Tuesday, October 11, 2016

CST 338 Week 6

Week 6

This week has been difficult, but I think my team pulled through just fine. We worked on implementing our project in an MVC pattern and used multithreading to display a timer on the screen. I'm happy with how it turned out. This was our last group project of the course. It's been fun to work with a group again, but I'll admit that I am glad to go back to being a little hermit with my assignments again for a bit. The pressure of getting a good grade for myself and my team is too much.

Because our next class already opened up on the website, I'm feeling a bit overwhelmed trying to also get prepared for that and wrap up this course. I am hoping that I will get through the next couple of weeks without a problem. October is very busy for me socially and it definitely impacts the time I can spend on my academics.

Specific Prompts

What experience do you have with UML diagrams?

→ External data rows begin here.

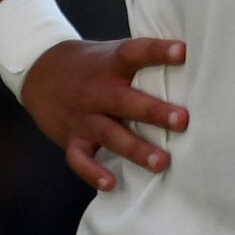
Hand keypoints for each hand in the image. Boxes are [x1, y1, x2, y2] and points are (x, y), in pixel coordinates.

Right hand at [19, 37, 189, 191]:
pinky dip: (93, 172)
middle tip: (183, 121)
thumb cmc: (93, 64)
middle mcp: (97, 90)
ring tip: (162, 162)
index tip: (183, 51)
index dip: (158, 51)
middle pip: (125, 101)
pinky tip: (111, 184)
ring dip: (136, 149)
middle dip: (154, 112)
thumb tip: (195, 60)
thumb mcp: (113, 53)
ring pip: (109, 133)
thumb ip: (144, 61)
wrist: (39, 70)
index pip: (135, 52)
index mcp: (111, 63)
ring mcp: (83, 116)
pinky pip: (80, 157)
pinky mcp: (71, 137)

I had some experience with UML diagrams, but not for designing programs and class structures. I've primarily used them for databases at work and in some of my recent courses.

Are they used at your workplace? Have you done multithreading in any language before?

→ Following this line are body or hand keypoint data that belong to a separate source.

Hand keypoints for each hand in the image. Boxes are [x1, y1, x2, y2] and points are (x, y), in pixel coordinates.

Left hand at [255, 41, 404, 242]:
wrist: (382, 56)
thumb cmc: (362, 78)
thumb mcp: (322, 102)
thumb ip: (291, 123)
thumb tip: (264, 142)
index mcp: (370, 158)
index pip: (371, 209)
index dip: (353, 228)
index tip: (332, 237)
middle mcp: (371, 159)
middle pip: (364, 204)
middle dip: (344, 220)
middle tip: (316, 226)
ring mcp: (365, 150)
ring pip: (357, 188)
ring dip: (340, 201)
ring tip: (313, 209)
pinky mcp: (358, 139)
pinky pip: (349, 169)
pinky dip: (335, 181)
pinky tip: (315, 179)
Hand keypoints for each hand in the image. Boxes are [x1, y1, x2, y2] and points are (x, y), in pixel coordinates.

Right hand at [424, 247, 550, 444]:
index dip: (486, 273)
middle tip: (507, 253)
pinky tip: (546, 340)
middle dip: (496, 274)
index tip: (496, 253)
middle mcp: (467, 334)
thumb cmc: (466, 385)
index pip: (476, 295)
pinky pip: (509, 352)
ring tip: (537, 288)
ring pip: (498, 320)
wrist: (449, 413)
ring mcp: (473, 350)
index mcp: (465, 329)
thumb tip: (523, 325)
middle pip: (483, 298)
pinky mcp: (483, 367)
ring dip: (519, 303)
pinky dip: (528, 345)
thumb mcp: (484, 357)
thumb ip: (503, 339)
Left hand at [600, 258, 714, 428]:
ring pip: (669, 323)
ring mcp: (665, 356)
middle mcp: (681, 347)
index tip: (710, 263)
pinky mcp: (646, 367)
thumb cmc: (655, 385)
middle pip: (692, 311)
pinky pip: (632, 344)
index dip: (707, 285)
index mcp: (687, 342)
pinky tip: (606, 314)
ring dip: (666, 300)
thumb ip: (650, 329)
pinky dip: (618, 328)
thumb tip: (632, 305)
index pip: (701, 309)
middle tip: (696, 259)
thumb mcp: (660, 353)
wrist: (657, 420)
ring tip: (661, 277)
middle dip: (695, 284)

UML diagrams are known of at my workplace and occasionally used for database schemas, but not preferred. After several years of producing them, my company found that clients didn't care about them and the developers never referenced them. They found them to be unuseful.

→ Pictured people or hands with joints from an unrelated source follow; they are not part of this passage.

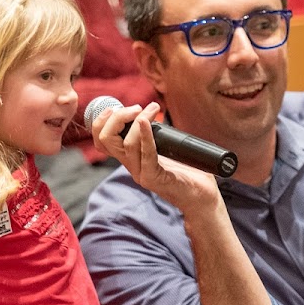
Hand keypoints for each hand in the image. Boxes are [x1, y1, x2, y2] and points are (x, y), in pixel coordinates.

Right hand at [92, 101, 220, 213]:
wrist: (202, 197)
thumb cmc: (188, 170)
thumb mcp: (166, 147)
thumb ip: (155, 134)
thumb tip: (152, 110)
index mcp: (130, 158)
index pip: (102, 141)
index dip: (101, 122)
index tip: (115, 107)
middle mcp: (131, 166)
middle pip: (105, 140)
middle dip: (116, 118)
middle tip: (135, 108)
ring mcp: (140, 173)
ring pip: (126, 144)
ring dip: (137, 121)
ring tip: (153, 108)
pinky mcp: (154, 179)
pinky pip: (146, 154)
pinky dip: (145, 135)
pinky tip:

I have used multithreading before at work (in Java, too!) and it has been fine. I've never really had to think about how it was all working. We typically use other libraries and packages that do most of the most difficult things for us. Also, we tend to use them for background processes that aren't so obvious. The most recent thing I can think of is pulling data from endpoints while the application is running and placing it in the cache it for the user to see. It makes the application appear much faster than it actually is.

Did you find Patterns to be helpful?

Yes. I really like patterns in general. They help keep everything in a nice, defined place. Otherwise, the programs can get very out of control. I will say, however, that there's a big difference from the MVC pattern we implemented in this course and what I have seen used in the real world. I think it's the difference between the old style and the new. In the pattern we learned in class, the view does not interact with the controller at all. The one I know in practice has the controller handle everything and the view and the model does not interact with one another.